Directive:
Which lines run from the one containing "Leitfaden für Kundeninformationen" through the last line of the records? Copy them exactly, leaving pictures out.

Data under study:

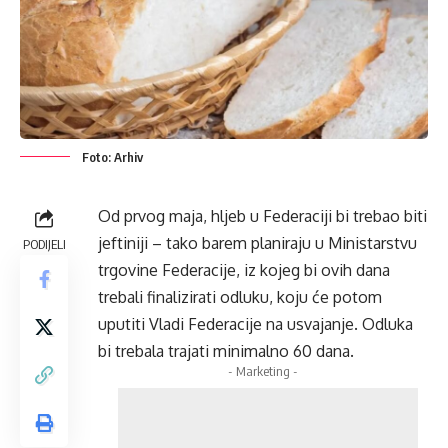
Foto: Arhiv
Od prvog maja, hljeb u Federaciji bi trebao biti
jeftiniji – tako barem planiraju u Ministarstvu
PODIJELI
trgovine Federacije, iz kojeg bi ovih dana
trebali finalizirati odluku, koju će potom
uputiti Vladi Federacije na usvajanje. Odluka
bi trebala trajati minimalno 60 dana.
- Marketing -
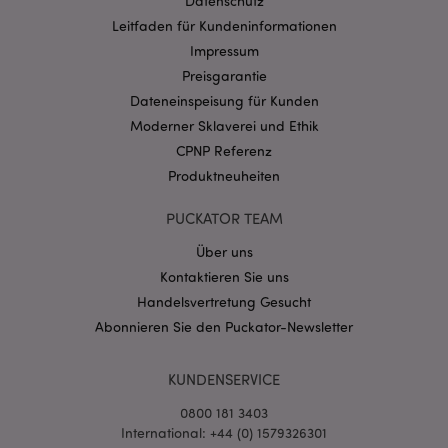
Datenschutz
Leitfaden für Kundeninformationen
Impressum
Preisgarantie
Dateneinspeisung für Kunden
Moderner Sklaverei und Ethik
CPNP Referenz
mage-messages
1 Ta
Adobe Inc.
Stun
Produktneuheiten
www.puckator.de
PUCKATOR TEAM
Über uns
Kontaktieren Sie uns
Handelsvertretung Gesucht
Abonnieren Sie den Puckator-Newsletter
mage-cache-sessid
1 T
Adobe Inc.
www.puckator.de
KUNDENSERVICE
0800 181 3403
International: +44 (0) 1579326301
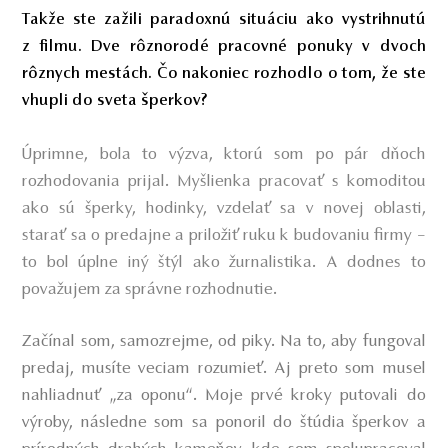
Takže ste zažili paradoxnú situáciu ako vystrihnutú
z filmu. Dve rôznorodé pracovné ponuky v dvoch
rôznych mestách. Čo nakoniec rozhodlo o tom, že ste
vhupli do sveta šperkov?
Úprimne, bola to výzva, ktorú som po pár dňoch
rozhodovania prijal. Myšlienka pracovať s komoditou
ako sú šperky, hodinky, vzdelať sa v novej oblasti,
starať sa o predajne a priložiť ruku k budovaniu firmy –
to bol úplne iný štýl ako žurnalistika. A dodnes to
považujem za správne rozhodnutie.
Začínal som, samozrejme, od piky. Na to, aby fungoval
predaj, musíte veciam rozumieť. Aj preto som musel
nahliadnuť „za oponu“. Moje prvé kroky putovali do
výroby, následne som sa ponoril do štúdia šperkov a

Your response:
Leitfaden für Kundeninformationen
Impressum
Preisgarantie
Dateneinspeisung für Kunden
Moderner Sklaverei und Ethik
CPNP Referenz
mage-messages
1 Ta
Adobe Inc.
Stun
Produktneuheiten
www.puckator.de
PUCKATOR TEAM
Über uns
Kontaktieren Sie uns
Handelsvertretung Gesucht
Abonnieren Sie den Puckator-Newsletter
mage-cache-sessid
1 T
Adobe Inc.
www.puckator.de
KUNDENSERVICE
0800 181 3403
International: +44 (0) 1579326301
Takže ste zažili paradoxnú situáciu ako vystrihnutú
z filmu. Dve rôznorodé pracovné ponuky v dvoch
rôznych mestách. Čo nakoniec rozhodlo o tom, že ste
vhupli do sveta šperkov?
Úprimne, bola to výzva, ktorú som po pár dňoch
rozhodovania prijal. Myšlienka pracovať s komoditou
ako sú šperky, hodinky, vzdelať sa v novej oblasti,
starať sa o predajne a priložiť ruku k budovaniu firmy –
to bol úplne iný štýl ako žurnalistika. A dodnes to
považujem za správne rozhodnutie.
Začínal som, samozrejme, od piky. Na to, aby fungoval
predaj, musíte veciam rozumieť. Aj preto som musel
nahliadnuť „za oponu“. Moje prvé kroky putovali do
výroby, následne som sa ponoril do štúdia šperkov a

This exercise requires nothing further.